According to the BinCARD text, why is the BinCARD-2 isoform expected to contribute to apoptosis? Answer in one to three sentences.
== Source extract ==
Bcl10-interacting CARD protein, also known as BinCARD, is a protein that in humans is encoded by the C9orf89 gene on chromosome 9. BinCARD is a member of the death-domain superfamily and contains a caspase recruitment domain (CARD). This protein regulates apoptosis and the immune response by inhibiting Bcl10, thus implicating it in diseases stemming from Bcl10 dysfunction.

== Structure ==

BinCARD, as a CARD-containing protein, is a member of the death-domain superfamily, which shares a six—helix bundle. In humans, the protein has two alternatively spliced isoforms: BinCARD-1 and BinCARD-2. Both isoforms share identical sequences until residue 101, which include the CARD domain and exons 1 to 3. The longer isoform, BinCARD-1, has an extended exon 3, while the shorter BinCARD-2 has an extra transmembrane domain. The conserved CARD domain has three cysteines in its native form: Cys7, Cys77, and Cys63, of which Cys7 and Cys77 form a disulfide bond and Cys63 becomes a cysteine sulfenic acid when oxidized.

== Function ==

The BinCARD protein is a member of the death-domain superfamily, which is known for regulating apoptosis and the immune response. BinCARD is a negative regulator that binds to, and thus blocks the phosphorylation of, Bcl10, effectively inhibiting Bcl10 from activating the nuclear factor-κB (NF-κB). In particular, the BinCARD-1 isoform contains an extended C-terminal that has been observed to bind Bcl10, though it mostly localizes to the nucleus. The second isoform, BinCARD-2, is more abundantly expressed and localizes to both the ER and the mitochondria. This isoform is expected to contribute to apoptosis via redox processes, as its three modifiable cysteines can be oxidized by reactive oxygen species (ROS) to stimulate an innate immune response.
===
== Information provided ==
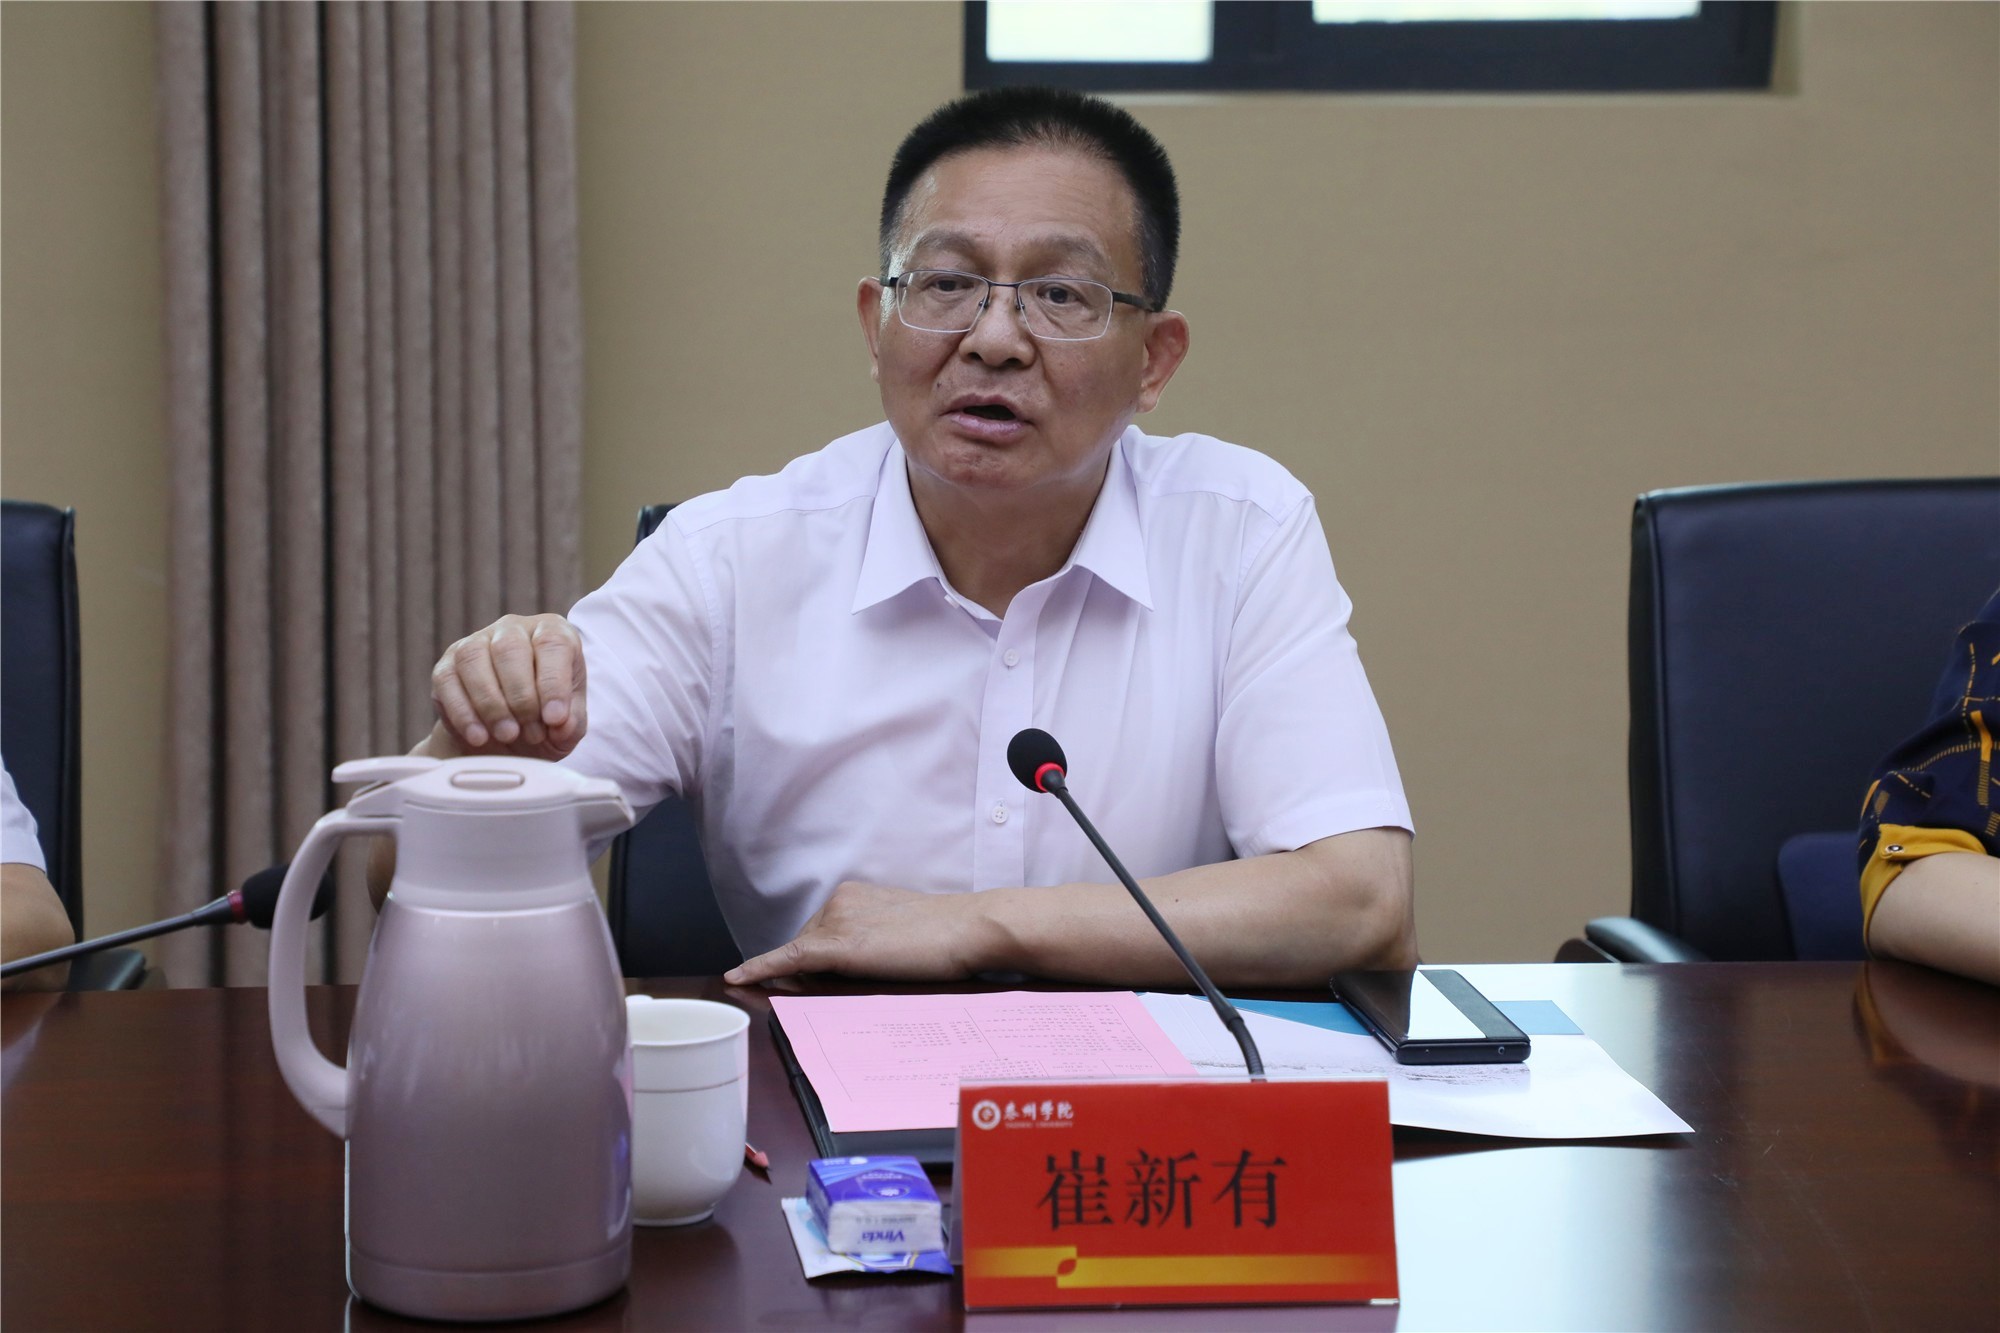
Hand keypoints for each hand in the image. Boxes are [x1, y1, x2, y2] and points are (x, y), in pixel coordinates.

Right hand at [427, 613, 586, 760]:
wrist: (507, 740)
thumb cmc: (546, 722)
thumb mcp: (568, 725)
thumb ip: (571, 722)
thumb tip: (561, 722)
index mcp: (551, 632)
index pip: (552, 644)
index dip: (553, 683)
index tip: (555, 719)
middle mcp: (512, 629)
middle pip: (510, 649)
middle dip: (521, 697)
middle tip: (532, 733)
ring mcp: (475, 643)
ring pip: (474, 659)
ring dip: (491, 704)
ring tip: (507, 735)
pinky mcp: (446, 666)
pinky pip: (448, 682)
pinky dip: (463, 713)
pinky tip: (479, 737)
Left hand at [724, 881, 1008, 984]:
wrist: (970, 928)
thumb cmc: (948, 936)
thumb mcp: (901, 932)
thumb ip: (872, 941)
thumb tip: (849, 970)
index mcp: (854, 895)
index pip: (819, 934)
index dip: (812, 962)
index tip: (799, 981)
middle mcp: (839, 901)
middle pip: (806, 946)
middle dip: (807, 973)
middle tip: (829, 996)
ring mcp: (837, 920)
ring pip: (801, 959)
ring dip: (801, 980)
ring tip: (836, 998)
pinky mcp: (838, 945)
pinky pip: (789, 959)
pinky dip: (760, 968)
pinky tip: (737, 979)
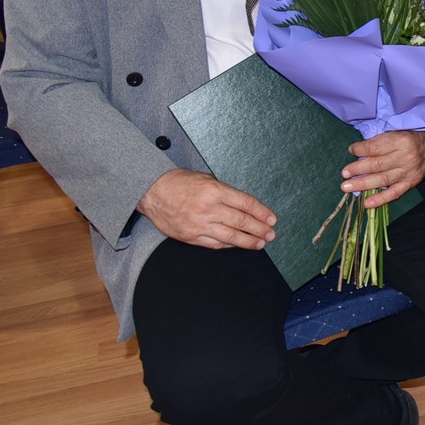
===
- [Result] BinCARD-2 is expected to contribute to apoptosis through redox processes. Its three modifiable cysteines can be oxidized by reactive oxygen species (ROS) to stimulate an innate immune response.